Data:
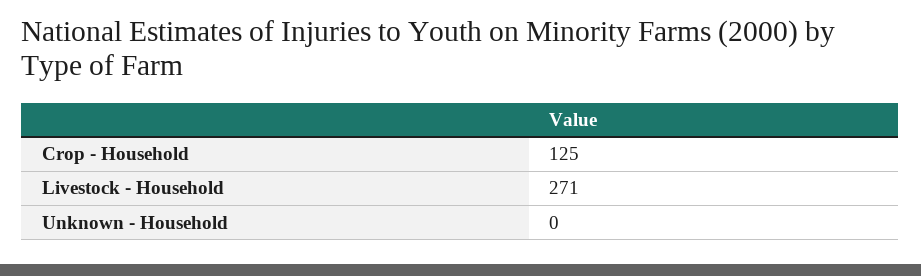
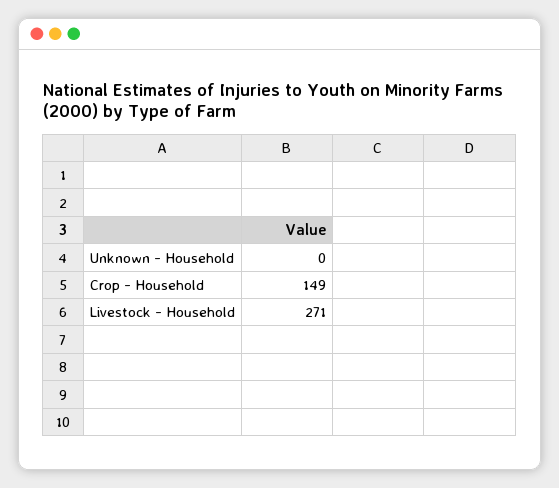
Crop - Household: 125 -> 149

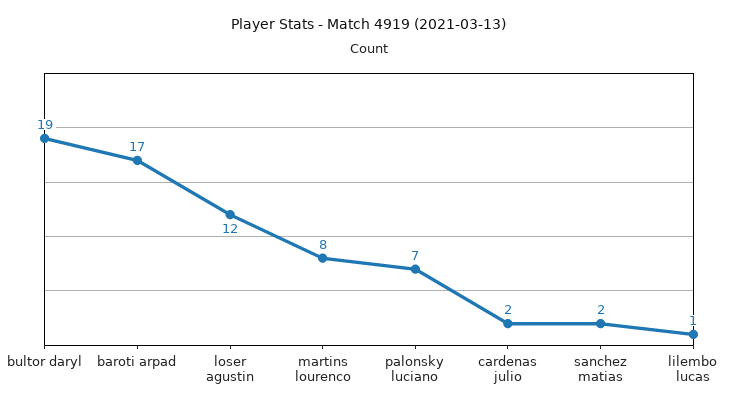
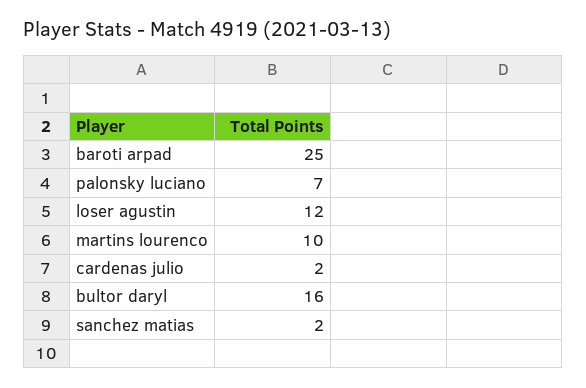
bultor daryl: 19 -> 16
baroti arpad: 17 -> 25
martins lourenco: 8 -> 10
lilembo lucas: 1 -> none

Job:
Your job is to reproduce the material exactly. Keep pictures out of it.

Written response:
Crop - Household: 125 -> 149

bultor daryl: 19 -> 16
baroti arpad: 17 -> 25
martins lourenco: 8 -> 10
lilembo lucas: 1 -> none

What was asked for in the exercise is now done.